A Slightly Different View: The legend of St Helena and her discovery of the Holy Cross as portrayed in Byzantine art and tradition

In their landmark book “The Painted Churches of Cyprus,” Andreas and Judith Stylianou offer a quite detailed, and more harsh, account of St Helena and her quest to find the Holy Cross. Their account differs in some details from the version recounted above, which was compiled mainly from local sources in and around the Vasilikos Valley.

In terms of representational art, perhaps the best example in Cyprus of the Discovery of the Holy Cross comes from the church of the Holy Cross of Ayiasmati (painted in 1494), located outside Platanistasa Village in the Pitsylia region of the Troodos Mts. Referring to a wall painting, which depicts “ten miniature compositions,” Stylianou and Stylianou give us the following description and analysis of St Helena’s discovery process (Stylianou and Stylianou, 1997: 203-4):

  • “In her desire to discover the Holy Cross, she assembled all the Jews before her and demanded to know the whereabouts of the place where the Cross of Christ was buried. They deny any knowledge and she threatens them with fire and starvation. In the end they betray a certain Judas who is supposed to know, having heard from his forefathers (scene one).
  • “She then interrogates Judas, who denies any knowledge (scene two), and is cast into a dry well for three days; under the pressure of starvation he decides to tell his story and is then relased (scene three).
  • “Judas then prays on Golgotha (scene four), and after a divine revelation to him of the exact spot where the Cross was buried, the earliest archaeological excavations of a Christian site were organized by St Helena (scene five).
  • “Three Crosses were discovered (of Christ and the two thieves), and they were triumphantly carried to Helena (scenes six and seven). The three Crosses were then tested on a dying woman to decide which was that of Christ (scene eight).
  • “Judas becomes a Christian and is ordained Bishop of Jerusalem under the name Cyriacus. Through a further prayer, he then discovers the Holy Nails (scene nine), and presents them to Helena, who falls down on her knees to receive them (scene ten).
  • “A great revolution then begins. Helena leaves part of the Holy Cross in Jeruslalem and takes the rest and the Holy Nails to Constantinople. On the way she leaves part of the Holy Cross in Cyprus to stop a drought and drops Holy Nails into the sea to calm the storms.”
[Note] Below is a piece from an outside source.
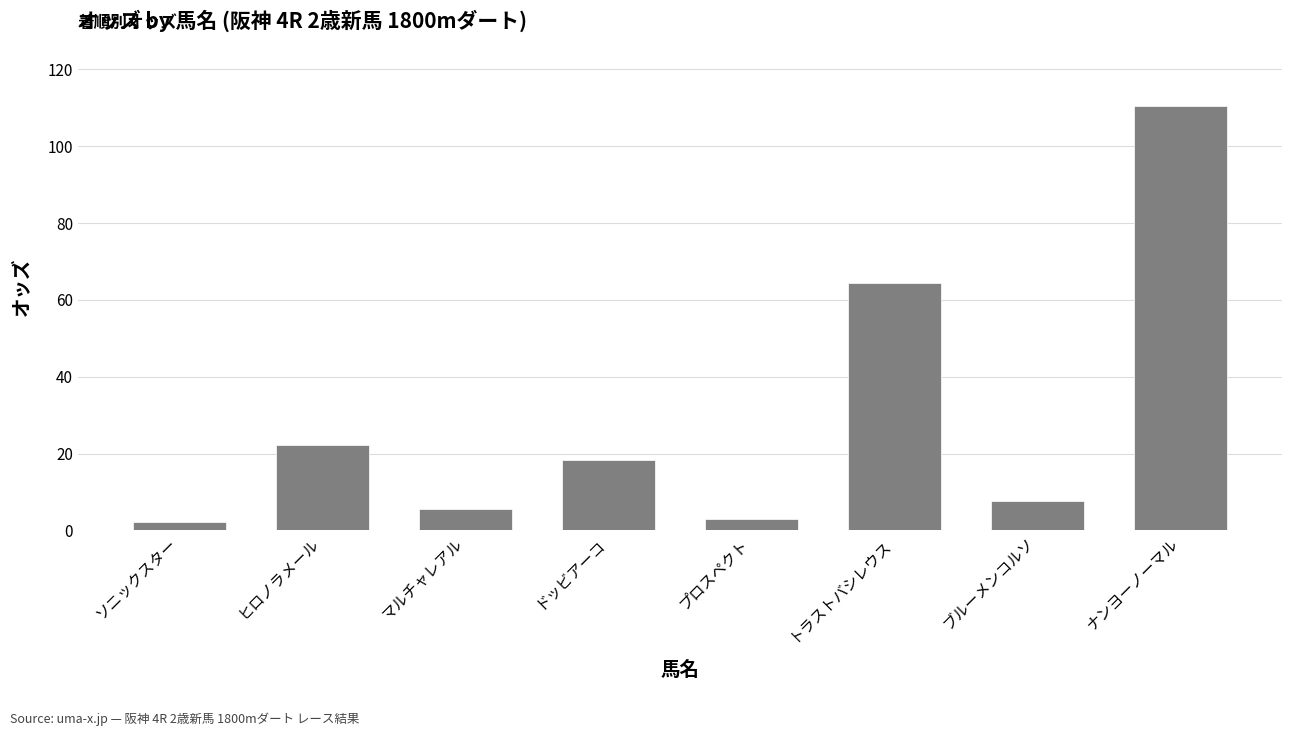

The chart shows a value of 64.3 at トラストバシレウス. True or false?

True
Note: In their account of Helena, and the aftermath of her discovery of the Holy Cross in Jerusalem, Stylianou and Stylianou make no mention of a shipwreck in Cyprus. However, the shipwreck is found in the version of Helena’s legend as told in Cyprus, where it remains firmly embedded in local tradition.

 

Notes about the Life and Times of St Helena

  • Greek Name: Eleni; Roman Name: Flavia Iulia Helena Augusta
  • Life Span: 248-330 A.D.
  • Most sources say she was born outside the Roman “Noble Class” and that she was a Greek.